It’s no secret that World of Tanks is one of the biggest eSports out there. It may not challenge the likes of League of Legends in the west, but in Eastern Europe it is one of the biggest games available. When we went over to Russia to experience Wargaming Fest, a massive celebration of all things tanks, the company touted stats such as one in every five Russians have played at least one Wargaming title and that Russian viewers watched an average of 80 minutes of the World of Tanks Grand Final in 2016, which is an impressive figure.
With World of Tanks on PC ticking away nicely as a competitive game Wargaming now has its eyes set on the rapidly growing mobile eSports market. They hope to turn World of Tanks Blitz, the mobile spin off of the main PC title, into the biggest mobile eSport in the world, beginning on that journey late last year with an event in New York and an invitational event at WG Fest.
In order to get the lowdown on the company’s plans for Blitz eSports we had a chat with Arnaud Jacob, the European publishing producer for WoT Blitz.
eSports Pro: What are your basic plans to grow the World of Tanks Blitz eSports scene over the next year?
Arnaud Jacob: “For Blitz we actually have two plans. The first one is going really big in eSports with offline events. The first one happened last November with the Twister Cup, which was happening along the Challenger Rumble [a PC World of Tanks tournament] in New York. It was the first offline eSports finals for Blitz, so that was pretty cool for us. The concept was that we first did some qualifiers online and the best teams from each region were invited to New York to participate. For us it is really something we want to push in 2017, so that is the first part, big offline eSports events.

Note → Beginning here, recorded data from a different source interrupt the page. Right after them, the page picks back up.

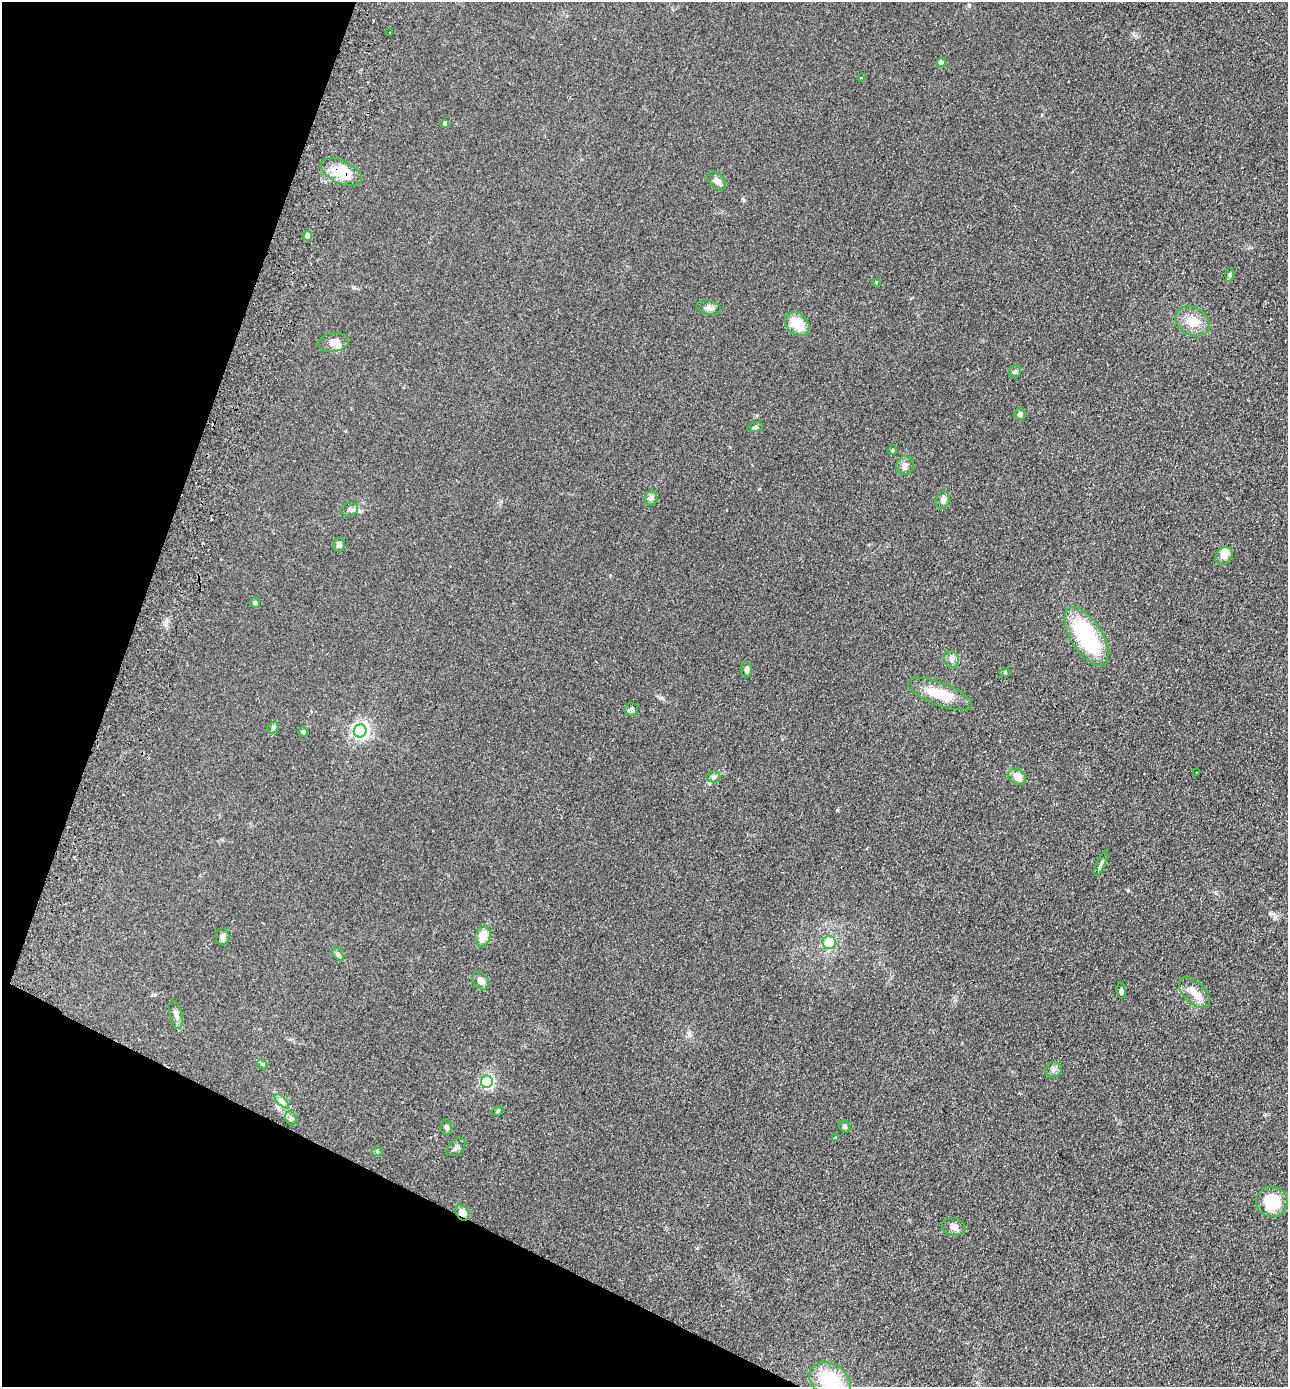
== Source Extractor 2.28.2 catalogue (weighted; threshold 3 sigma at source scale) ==
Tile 9 of 4 x 4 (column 1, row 3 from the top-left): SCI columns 327-1612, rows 1412-2796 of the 5664 x 5594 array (HDU 1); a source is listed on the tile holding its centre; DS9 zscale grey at full resolution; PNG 1290 x 1389 px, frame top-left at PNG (2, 2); each listed source drawn as its Kron ellipse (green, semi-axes under 4 px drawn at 4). Shown black and unused: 19% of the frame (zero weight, under 2 of 3 exposures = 3% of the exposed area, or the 3 px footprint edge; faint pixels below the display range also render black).
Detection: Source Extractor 2.28.2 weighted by HDU 2 'WHT'; one run over the whole footprint, this tile lists its part. Background 0.142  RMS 0.011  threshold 0.0517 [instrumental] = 3 sigma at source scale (4.5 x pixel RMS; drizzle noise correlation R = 1.50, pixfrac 1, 0.05/0.05 arcsec/px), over >= 5 px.
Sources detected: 66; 3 cosmic-ray / hot-pixel residue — neither listed nor drawn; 3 inside a brighter listed object's ellipse — not listed separately; the other 60 listed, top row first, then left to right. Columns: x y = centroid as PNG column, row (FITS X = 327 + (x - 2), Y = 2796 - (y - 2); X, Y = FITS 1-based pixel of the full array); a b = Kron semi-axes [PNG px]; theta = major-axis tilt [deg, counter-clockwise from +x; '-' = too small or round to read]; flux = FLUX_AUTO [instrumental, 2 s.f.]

The other focus is competitive gaming for everyone. That’s what we want to add to the game and it is being progressively implemented in 2017 step by step, we don’t want to rush it. Ultimately the goal is to have tournaments almost all the time, for all players, of all skill levels. So if you want to join the battle and its 1am in the night and you want to play a tournament hopefully we can make that happen. If you want to play a competitive game, even if you don’t have friends online you should be able to. That’s the plan, it will take a while, but that’s where we want to be.”
eSports Pro: You mentioned that you want to do a lot more big offline events for Blitz. Does it being a mobile title present any logistical challenges that you might not face with its PC counterpart, especially when you start to scale up the size of the competitions?
Jacob: “Actually we ran into some issues in New York. It is true that during the Twister Cup there was some technical hiccups, there was a lot of WiFi issues as it was shared. Things should have been organised better, but we learnt the lesson and all the mistakes we learnt in the Twister Cup, they will be fixed when we do the next event.
To be honest we know that we want to do something with the same scale and coverage as we did with the Twister Cup last year, but we don’t have any exact plans. So when you mentioned how we plan to manage things on the bigger scale, it is not something that we can go into detail about. But it will probably be the case that we expand and if we do we will try to anticipate these issues. We need to avoid having ping issues because of shared WiFi, so we will focus on the technical side and make everything as smooth as possible for the players.”
eSports Pro: Do you think pushing World of Tanks Blitz as an eSport will cannibalize the PC World of Tanks eSports scene?
Jacob: “I do not think that Blitz will have any negative impact on the WoT eSports scene because both games are complimentary. They have players on PC only, we have mobile only and there is a lot that play both. And the games themselves are actually pretty different in terms of rhythm of playing. The game play is even different, these aren’t the same game, they are very different.
Actually something we noticed during the Twister Cup is that you have a different audience. If you look at the teams that were there in New York they were very young players. Most were under 20 and some were minors. To be honest I don’t know the exact ages of all the WoT pros as I am more focused on Blitz, but there is a difference in age. So a big difference is the audience that is involved.”
eSports Pro: Realistically how big do you think World of Tanks Blitz eSports can be?
Jacob: “I think it would be over ambitious to say it can beat League of Legends or something like that. We plan to make it bigger, we plan to at least become really huge in the mobile eSports scene, like some other games have done. We need to work on competing with them first.”